You realized that, if all of the numbers were palindromes (same numbers as the original ones if read backwards), you would have to remember a bunch of 3-digit numbers, which did not sound that bad (at the time).

In order to generate your password of N numbers, you get a list of N randomly generated 6-digit numbers and find the palindromic number closest to them.

Of course, you would like to automate this process...

Input
The first line of the input contains a single positive integer N≤1000 indicating the number of six-digit numbers in the input. Each of the next N lines contains a six-digit number without leading zeroes.

Output
For each six-digit number in the input, output another six-digit number that is closest to it and is also a palindrome. “Closest” in this context means “a number having the smallest absolute difference with the original number”. If there are two different numbers satisfying the above condition, output the smaller one of the two. Remember, no leading zeroes.

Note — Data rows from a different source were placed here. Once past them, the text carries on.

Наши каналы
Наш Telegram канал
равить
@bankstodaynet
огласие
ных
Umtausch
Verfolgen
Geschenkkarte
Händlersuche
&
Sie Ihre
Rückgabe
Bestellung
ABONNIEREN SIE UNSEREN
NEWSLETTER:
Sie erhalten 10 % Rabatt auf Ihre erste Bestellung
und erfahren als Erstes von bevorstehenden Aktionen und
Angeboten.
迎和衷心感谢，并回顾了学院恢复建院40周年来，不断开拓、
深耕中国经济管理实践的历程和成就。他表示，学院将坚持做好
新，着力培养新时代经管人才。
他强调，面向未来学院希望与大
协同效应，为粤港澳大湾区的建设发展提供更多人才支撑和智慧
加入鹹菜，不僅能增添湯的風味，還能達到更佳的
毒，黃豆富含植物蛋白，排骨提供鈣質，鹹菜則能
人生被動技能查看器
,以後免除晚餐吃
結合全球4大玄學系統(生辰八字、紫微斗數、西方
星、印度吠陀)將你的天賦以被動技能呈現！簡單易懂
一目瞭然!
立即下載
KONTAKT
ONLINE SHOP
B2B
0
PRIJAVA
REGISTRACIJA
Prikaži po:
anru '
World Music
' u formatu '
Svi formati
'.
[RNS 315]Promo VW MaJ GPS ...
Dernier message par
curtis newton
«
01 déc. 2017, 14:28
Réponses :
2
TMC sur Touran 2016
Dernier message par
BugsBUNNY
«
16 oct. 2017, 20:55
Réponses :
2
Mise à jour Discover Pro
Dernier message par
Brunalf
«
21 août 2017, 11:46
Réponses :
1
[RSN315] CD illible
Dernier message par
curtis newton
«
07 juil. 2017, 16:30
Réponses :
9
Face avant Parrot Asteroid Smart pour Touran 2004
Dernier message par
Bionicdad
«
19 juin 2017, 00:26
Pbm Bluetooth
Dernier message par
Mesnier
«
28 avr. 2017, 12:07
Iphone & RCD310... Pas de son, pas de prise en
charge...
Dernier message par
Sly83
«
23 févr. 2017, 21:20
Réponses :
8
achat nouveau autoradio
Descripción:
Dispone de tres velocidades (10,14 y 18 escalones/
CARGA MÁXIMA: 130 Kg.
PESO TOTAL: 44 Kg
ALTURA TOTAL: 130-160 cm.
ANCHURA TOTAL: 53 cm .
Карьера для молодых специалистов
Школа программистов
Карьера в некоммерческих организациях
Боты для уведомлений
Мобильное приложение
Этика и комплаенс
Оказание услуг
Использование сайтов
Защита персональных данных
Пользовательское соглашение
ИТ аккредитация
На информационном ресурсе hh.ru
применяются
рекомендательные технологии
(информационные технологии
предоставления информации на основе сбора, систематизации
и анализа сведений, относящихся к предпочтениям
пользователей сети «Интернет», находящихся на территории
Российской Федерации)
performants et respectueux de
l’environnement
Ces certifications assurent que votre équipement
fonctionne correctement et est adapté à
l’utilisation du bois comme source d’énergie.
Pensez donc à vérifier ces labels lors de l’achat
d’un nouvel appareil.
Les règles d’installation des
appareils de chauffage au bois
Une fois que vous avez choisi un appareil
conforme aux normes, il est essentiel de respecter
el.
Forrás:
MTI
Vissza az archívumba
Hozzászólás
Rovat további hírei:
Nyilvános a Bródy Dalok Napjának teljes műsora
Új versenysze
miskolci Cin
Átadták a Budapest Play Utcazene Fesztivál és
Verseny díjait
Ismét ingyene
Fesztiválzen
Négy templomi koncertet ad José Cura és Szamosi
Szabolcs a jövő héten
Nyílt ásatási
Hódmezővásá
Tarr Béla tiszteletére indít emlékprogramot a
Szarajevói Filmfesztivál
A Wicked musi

Sample Input 1    Sample Output 1
2
123321
123322
123321
123321
题意：长度为6的数字，求最接近他的回文数

思路: 贪心，数字abcdef 取前三位数字abc，然后abc 本身abc+1  abc-1，让这3个回文后减去abcdef。

#include <iostream>
#include <cstdio>
#include <cstring>
#include <string>
#include <algorithm>
#include <map>
#include <set>
#include <cmath>
#include <queue>
const int MAXN=1e6+5;
const int P=99991;
typedef long long ll;
using namespace std;
char s[105];
int a[105];
struct node
{
    int re;
    int num;
    int id;
    int sum;
}c[105];
int cal(int n)
{
    int sum=0;
    while(n){
        sum=sum*10+n%10;
        n=n/10;
    }
    return sum;
}
bool cmp(node a,node b)
{
    if(a.sum!=b.sum)
      return a.sum<b.sum;
    else
      return a.re<b.re;
}
int main()
{
    int t,n;
    scanf("%d",&t);
    while(t--){
       scanf("%s",s);
       int len=strlen(s),sum=0;
       for(int i=0;i<len;i++){
        a[i]=s[i]-'0';
        sum=sum*10+a[i];
       }
        c[1].num=a[0]*100+a[1]*10+a[2];
        c[2].num=c[1].num+1;
        c[3].num=c[1].num-1;
        for(int i=1;i<=3;i++){
            c[i].id=i;
            c[i].re=c[i].num*1000+cal(c[i].num);
            c[i].sum=abs(c[i].re-sum);
        }
        sort(c+1,c+4,cmp);
        printf("%d\n",c[1].re);
       }
    return 0;
}